New York is famous for high finance, skyscrapers and the Erie Canal. But hops?
Well, yes. In the 1800s, farmers, eager to serve beer-thirsty immigrants from Ireland, Germany and other parts of Europe, started planting hops upstate. Breweries thrived. By the middle of the century, New York State was the nation’s leading producer of hops.
Then fungus arrived, killing the golden crop known as humulus lupulus. Upstate New York, it turns out, gets too much rain in the summer growing season, leading to humid conditions that fungus thrive in. In the days before effective fungicides, powdery mildew and downy mildew started killing the party.
Around the same time, irrigation systems were built in eastern Oregon and Washington, which have dry summers. Business moved west, particularly to the Yakima Valley, where it remains today.
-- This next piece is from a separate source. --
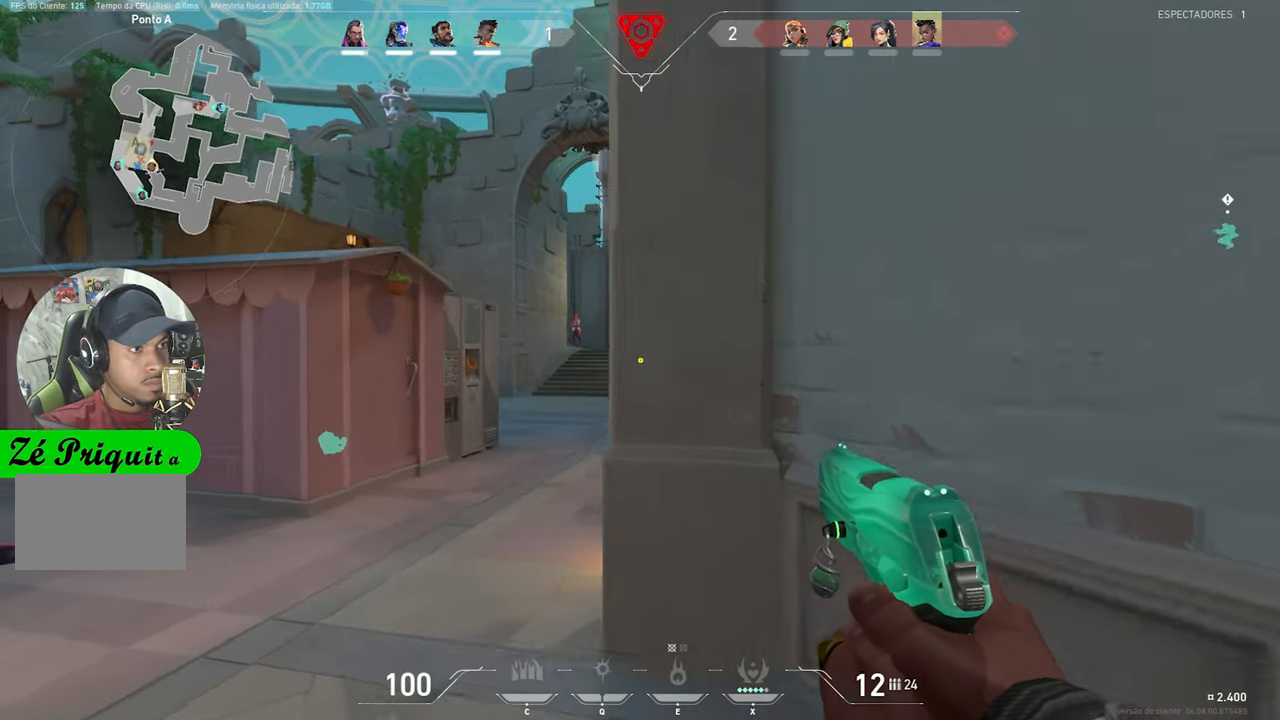
{"keys": ["a"], "mouse": [], "mouse_move": "right", "events": []}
But the sold-out New York Brewfest on Friday night at the South Street Seaport is one indication that hops may be returning to New York. Commercial growers and home brewers have been peppering Ian Merwin, a professor in the horticulture department at Cornell University, with questions about growing hops upstate.
Demand for hops has increased because of the popularity of home brewing and because some hops growers in the Yakima Valley are now growing Pinot grapes instead.
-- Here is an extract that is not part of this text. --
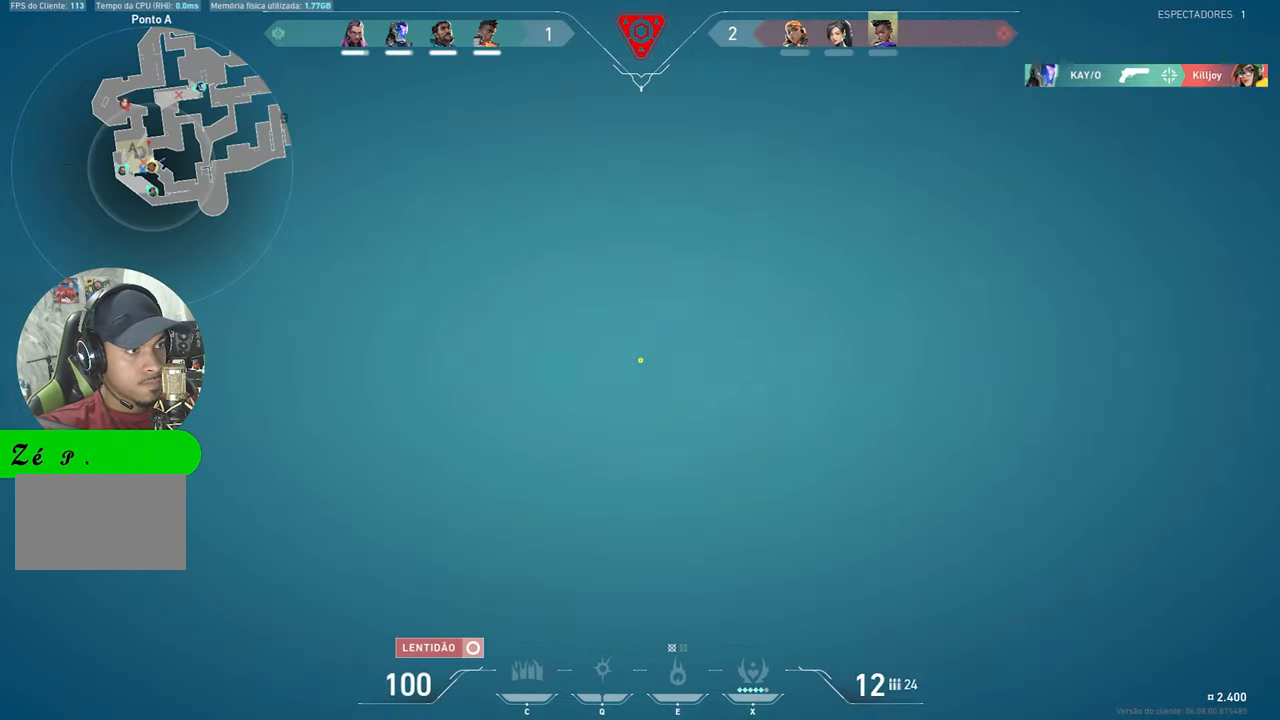
{"keys": ["w"], "mouse": [], "mouse_move": "left", "events": [[234, "w", "down"], [350, "a", "up"]]}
“There is the potential if the supply remains limited for hops growers,” Mr. Merwin said.
He added that home growers with just a few hops plants probably will not attract much fungus, and that commercial growers may enjoy a “honeymoon phase” before hops-specific pests start showing up.
“If you’re lucky, it could be 10 to 15 years,” he said.
By then, New York might be back on the beer-brewing map again.